Thursday, March 26, 2026

Breakthrough Catalyst Turns CO2 Into Fuel With Incredible Efficiency




A redesigned catalyst appears to sidestep a major bottleneck in CO2-to-methanol conversion by separating where key reaction steps occur.

Efficient methanol production could play an important role in carbon recycling, turning captured carbon dioxide (CO2) into a useful chemical feedstock and fuel ingredient. In principle, the chemistry works best at low temperatures, where converting CO2 into methanol is thermodynamically favorable. In practice, though, there is a major obstacle: CO2 is hard to activate under those milder conditions, so catalysts tend to perform poorly.

Turning up the heat helps the reaction move faster, but it creates another problem. Higher temperatures also encourage the reverse water gas shift reaction, which diverts CO2 toward carbon monoxide instead of methanol. That leaves researchers stuck with a familiar trade-off.

Conditions that improve activity often hurt selectivity, and conditions that favor selectivity often reduce output. This balancing act has been a major barrier to boosting methanol yield.

A New Catalyst Design Strategy

In a study published in Chem, a team led by Prof. Jian Sun and Prof. Jiafeng Yu at the Dalian Institute of Chemical Physics (DICP) of the Chinese Academy of Sciences (CAS) introduced a new catalyst design. Their approach separates active sites in space using a strong metal support interaction (SMSI) driven overlayer structure, improving the efficiency of methanol production from CO2.

The team reshaped the catalyst surface and altered how reactants attach and break apart, as well as how the reaction proceeds. Under conditions of 300 ℃ (572 °F) and 3 MPa (about 435 psi), the system reached a space time yield of 1.2 g·gcat-1·h-1. This performance is roughly three times higher than that of standard commercial Cu/Zn/Al catalysts.

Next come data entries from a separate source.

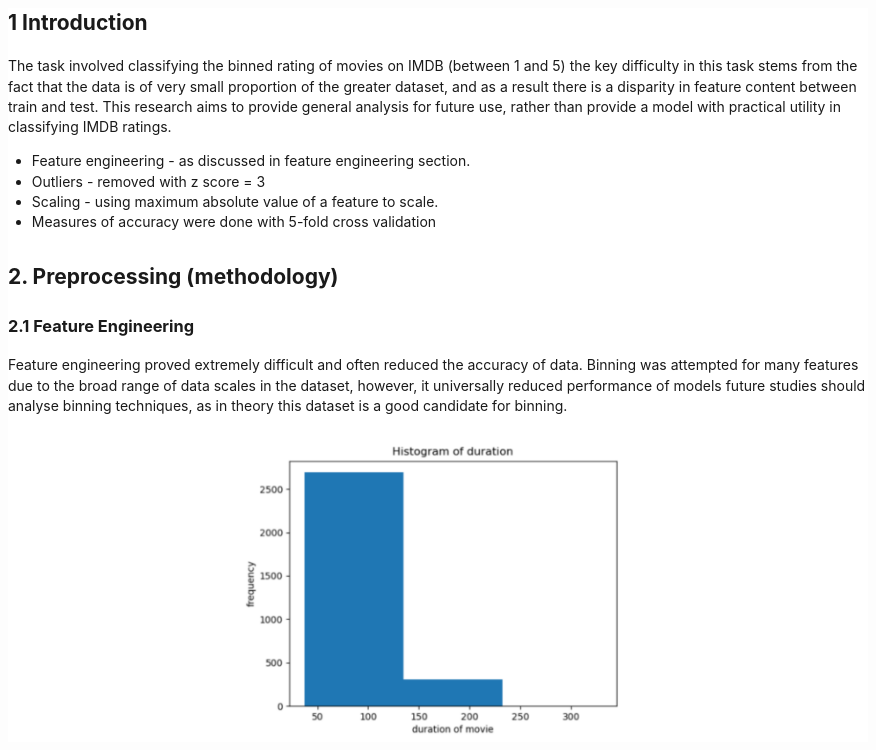 ## 1 Introduction
The task involved classifying the binned rating
of movies on IMDB (between 1 and 5) the key
difficulty in this task stems from the fact that
the data is of very small proportion of the
greater dataset, and as a result there is a
disparity in feature content between train and
test. This research aims to provide general
analysis for future use, rather than provide a
model with practical utility in classifying
IMDB ratings.
- Feature engineering - as discussed in
feature engineering section.
- Outliers - removed with z score = 3
- Scaling - using maximum absolute
value of a feature to scale.
- Measures of accuracy were done with
5-fold cross validation
## 2. Preprocessing (methodology)
### 2.1 Feature Engineering
Feature engineering proved extremely difficult
and often reduced the accuracy of data.
Binning was attempted for many features due
to the broad range of data scales in the dataset,
however, it universally reduced performance
of models future studies should analyse
binning techniques, as in theory this dataset is
a good candidate for binning.

<p align="center">
  <img src="imgs/fig_1.PNG" alt="Figure 1" width="400"/>
</p>
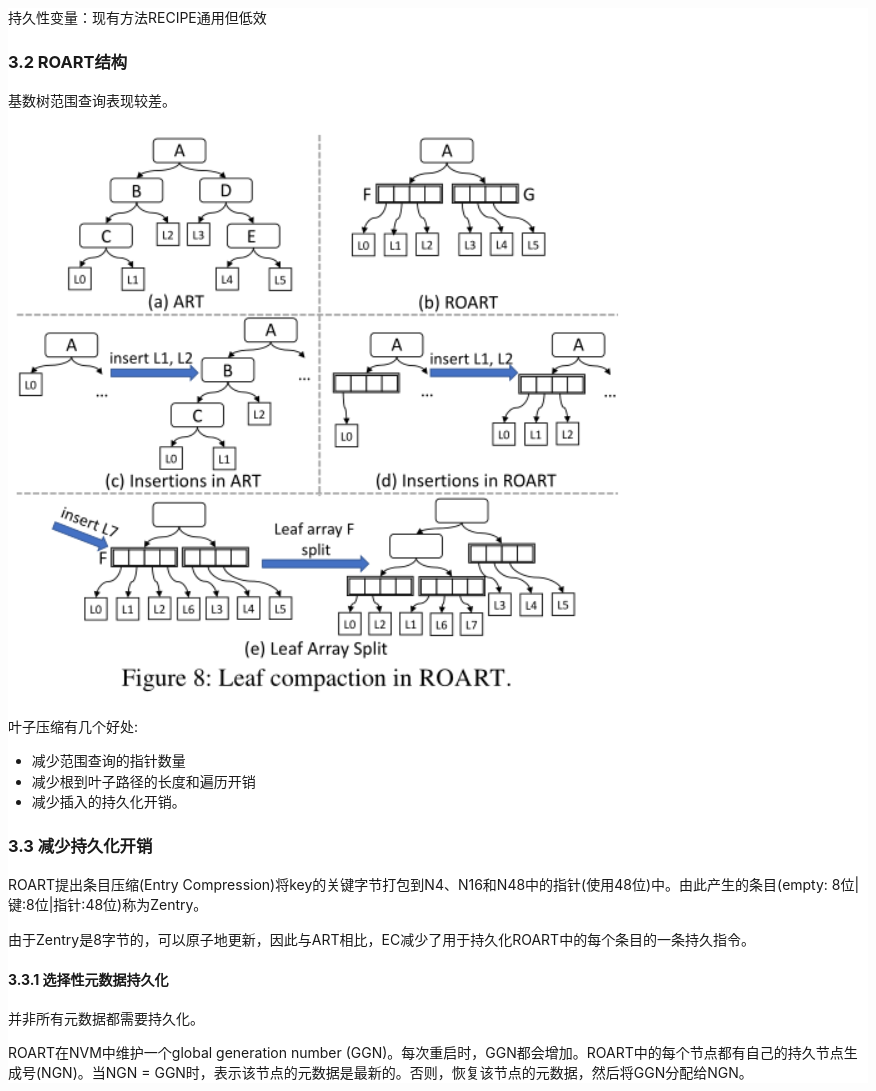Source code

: 持久性变量：现有方法RECIPE通用但低效

### 3.2 ROART结构

基数树范围查询表现较差。

![](images/ROART/art_roart.png)

叶子压缩有几个好处:
- 减少范围查询的指针数量
- 减少根到叶子路径的长度和遍历开销
- 减少插入的持久化开销。

### 3.3 减少持久化开销

ROART提出条目压缩(Entry Compression)将key的关键字节打包到N4、N16和N48中的指针(使用48位)中。由此产生的条目(empty: 8位|键:8位|指针:48位)称为Zentry。

由于Zentry是8字节的，可以原子地更新，因此与ART相比，EC减少了用于持久化ROART中的每个条目的一条持久指令。

#### 3.3.1 选择性元数据持久化

并非所有元数据都需要持久化。

ROART在NVM中维护一个global generation number (GGN)。每次重启时，GGN都会增加。ROART中的每个节点都有自己的持久节点生成号(NGN)。当NGN = GGN时，表示该节点的元数据是最新的。否则，恢复该节点的元数据，然后将GGN分配给NGN。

How the Reaction Pathway Changes

The researchers discovered that their design directs CO2 to adsorb and activate mainly on zirconia (ZrO2), steering the process toward methanol formation through the formate pathway.

This differs from the usual mechanism on copper sites, where the C=O bond is broken before hydrogenation. In the new system, hydrogenation happens first on ZrO2, followed by cleavage of the C=O bond. This shift reduces the formation of unwanted CO while maintaining the strong ability of copper sites to split H2.

“Our study may provide a new pathway to addressing the long-standing trade-off between activity and selectivity in methanol synthesis from CO2,” said Prof. Sun.